**DESCRIPTION OF THE TASK**
Render the text read from all the records below as a JSON list of strings, with one string per line and blank lines omitted. Leave the pictures out.

(Page images and extracted text)
####
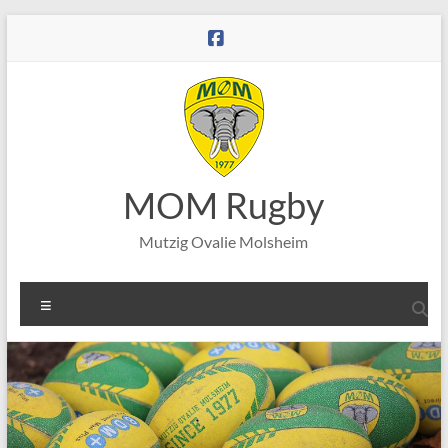
Aller
au
contenu
MOM Rugby
Mutzig Ovalie Molsheim
Menu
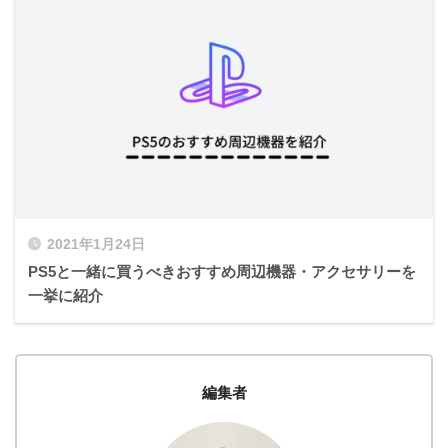
2021年1月24日
PS5と一緒に買うべきおすすめ周辺機器・アクセサリーを
一挙に紹介
編集者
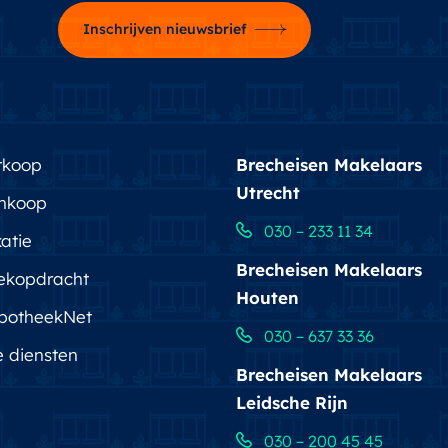
Inschrijven nieuwsbrief
rkoop
Brecheisen Makelaars
Utrecht
nkoop
030 – 233 11 34
atie
Brecheisen Makelaars
ekopdracht
Houten
potheekNet
030 – 637 33 36
e diensten
Brecheisen Makelaars
Leidsche Rijn
030 – 200 45 45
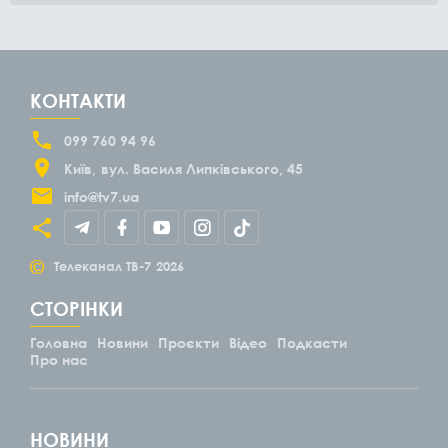
КОНТАКТИ
099 760 94 96
Київ
вул. Василя Липківського, 45
info@tv7.ua
©
Телеканал ТВ-7
2026
СТОРІНКИ
Головна
Новини
Проєкти
Відео
Подкасти
Про нас
НОВИНИ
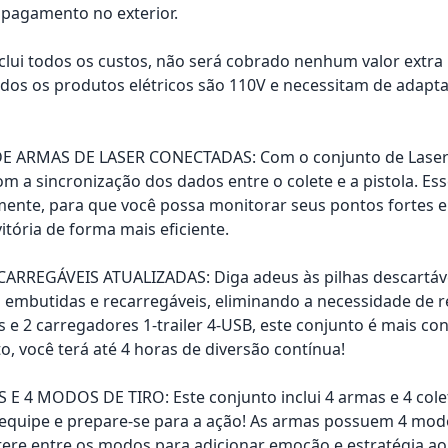
pagamento no exterior.
nclui todos os custos, não será cobrado nenhum valor extr
os os produtos elétricos são 110V e necessitam de adapta
 ARMAS DE LASER CONECTADAS: Com o conjunto de Laser T
m a sincronização dos dados entre o colete e a pistola. E
ente, para que você possa monitorar seus pontos fortes e 
itória de forma mais eficiente.
ARREGÁVEIS ATUALIZADAS: Diga adeus às pilhas descartávei
 embutidas e recarregáveis, eliminando a necessidade de 
s e 2 carregadores 1-trailer 4-USB, este conjunto é mais 
, você terá até 4 horas de diversão contínua!
E 4 MODOS DE TIRO: Este conjunto inclui 4 armas e 4 colet
a equipe e prepare-se para a ação! As armas possuem 4 m
ere entre os modos para adicionar emoção e estratégia ao j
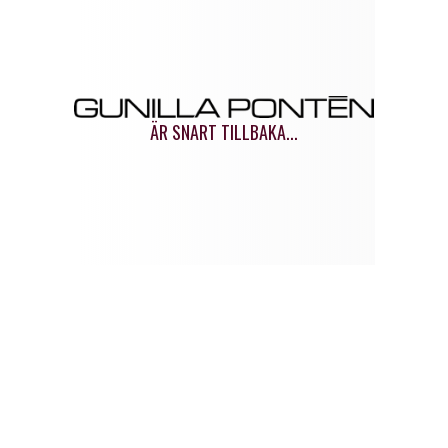
GUNILLA
ÄR SNART TILLBAKA...
PONTÉN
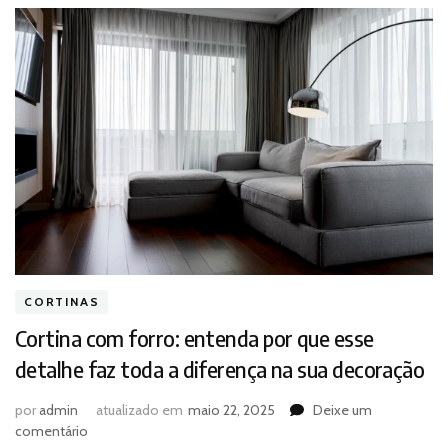
CORTINAS
Cortina com forro: entenda por que esse
detalhe faz toda a diferença na sua decoração
por
admin
atualizado em
maio 22, 2025
Deixe um
em
comentário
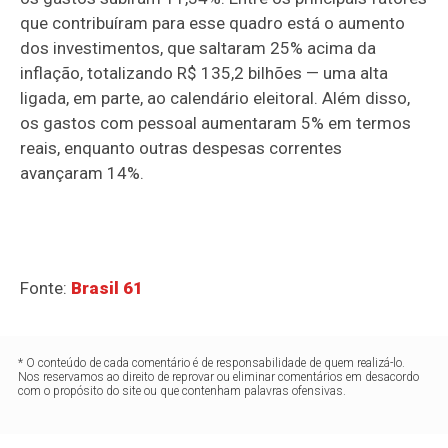
que contribuíram para esse quadro está o aumento
dos investimentos, que saltaram 25% acima da
inflação, totalizando R$ 135,2 bilhões — uma alta
ligada, em parte, ao calendário eleitoral. Além disso,
os gastos com pessoal aumentaram 5% em termos
reais, enquanto outras despesas correntes
avançaram 14%.
Fonte:
Brasil 61
* O conteúdo de cada comentário é de responsabilidade de quem realizá-lo.
Nos reservamos ao direito de reprovar ou eliminar comentários em desacordo
com o propósito do site ou que contenham palavras ofensivas.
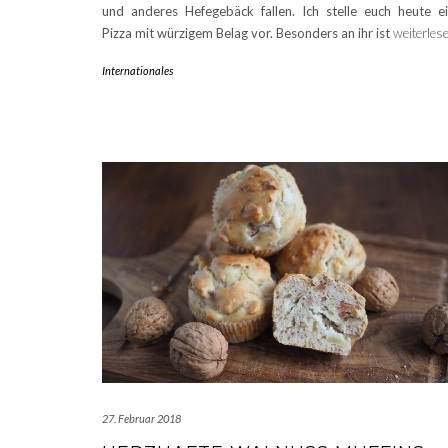
und anderes Hefegebäck fallen. Ich stelle euch heute e
Pizza mit würzigem Belag vor. Besonders an ihr ist
weiterles
Internationales
27. Februar 2018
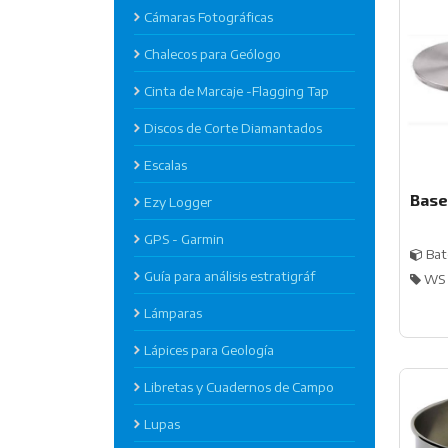
Cámaras Fotográficas
Chalecos para Geólogo
Cinta de Marcaje -Flagging Tap
Discos de Corte Diamantados
Escalas
Base
Ezy Logger
GPS - Garmin
Bat
Guía para análisis estratigráf
WS 
Lámparas
Lápices para Geología
Libretas y Cuadernos de Campo
Lupas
####
**SOLVED PROBLEM**
[
  "Aller",
  "au",
  "contenu",
  "MOM Rugby",
  "Mutzig Ovalie Molsheim",
  "Menu",
  "2021年1月24日",
  "PS5と一緒に買うべきおすすめ周辺機器・アクセサリーを",
  "一挙に紹介",
  "編集者",
  "Inschrijven nieuwsbrief",
  "rkoop",
  "Brecheisen Makelaars",
  "Utrecht",
  "nkoop",
  "030 – 233 11 34",
  "atie",
  "Brecheisen Makelaars",
  "ekopdracht",
  "Houten",
  "potheekNet",
  "030 – 637 33 36",
  "e diensten",
  "Brecheisen Makelaars",
  "Leidsche Rijn",
  "030 – 200 45 45",
  "КОНТАКТИ",
  "099 760 94 96",
  "Київ",
  "вул. Василя Липківського, 45",
  "info@tv7.ua",
  "©",
  "Телеканал ТВ-7",
  "2026",
  "СТОРІНКИ",
  "Головна",
  "Новини",
  "Проєкти",
  "Відео",
  "Подкасти",
  "Про нас",
  "НОВИНИ",
  "pagamento no exterior.",
  "nclui todos os custos, não será cobrado nenhum valor extr",
  "os os produtos elétricos são 110V e necessitam de adapta",
  " ARMAS DE LASER CONECTADAS: Com o conjunto de Laser T",
  "m a sincronização dos dados entre o colete e a pistola. E",
  "ente, para que você possa monitorar seus pontos fortes e ",
  "itória de forma mais eficiente.",
  "ARREGÁVEIS ATUALIZADAS: Diga adeus às pilhas descartávei",
  " embutidas e recarregáveis, eliminando a necessidade de ",
  "s e 2 carregadores 1-trailer 4-USB, este conjunto é mais ",
  ", você terá até 4 horas de diversão contínua!",
  "E 4 MODOS DE TIRO: Este conjunto inclui 4 armas e 4 colet",
  "a equipe e prepare-se para a ação! As armas possuem 4 m",
  "ere entre os modos para adicionar emoção e estratégia ao j",
  "GUNILLA",
  "ÄR SNART TILLBAKA...",
  "PONTÉN",
  "CORTINAS",
  "Cortina com forro: entenda por que esse",
  "detalhe faz toda a diferença na sua decoração",
  "por",
  "admin",
  "atualizado em",
  "maio 22, 2025",
  "Deixe um",
  "em",
  "comentário",
  "que contribuíram para esse quadro está o aumento",
  "dos investimentos, que saltaram 25% acima da",
  "inflação, totalizando R$ 135,2 bilhões — uma alta",
  "ligada, em parte, ao calendário eleitoral. Além disso,",
  "os gastos com pessoal aumentaram 5% em termos",
  "reais, enquanto outras despesas correntes",
  "avançaram 14%.",
  "Fonte:",
  "Brasil 61",
  "* O conteúdo de cada comentário é de responsabilidade de quem realizá-lo.",
  "Nos reservamos ao direito de reprovar ou eliminar comentários em desacordo",
  "com o propósito do site ou que contenham palavras ofensivas.",
  "und anderes Hefegebäck fallen. Ich stelle euch heute e",
  "Pizza mit würzigem Belag vor. Besonders an ihr ist",
  "weiterles",
  "Internationales",
  "27. Februar 2018",
  "Cámaras Fotográficas",
  "Chalecos para Geólogo",
  "Cinta de Marcaje -Flagging Tap",
  "Discos de Corte Diamantados",
  "Escalas",
  "Base",
  "Ezy Logger",
  "GPS - Garmin",
  "Bat",
  "Guía para análisis estratigráf",
  "WS ",
  "Lámparas",
  "Lápices para Geología",
  "Libretas y Cuadernos de Campo",
  "Lupas"
]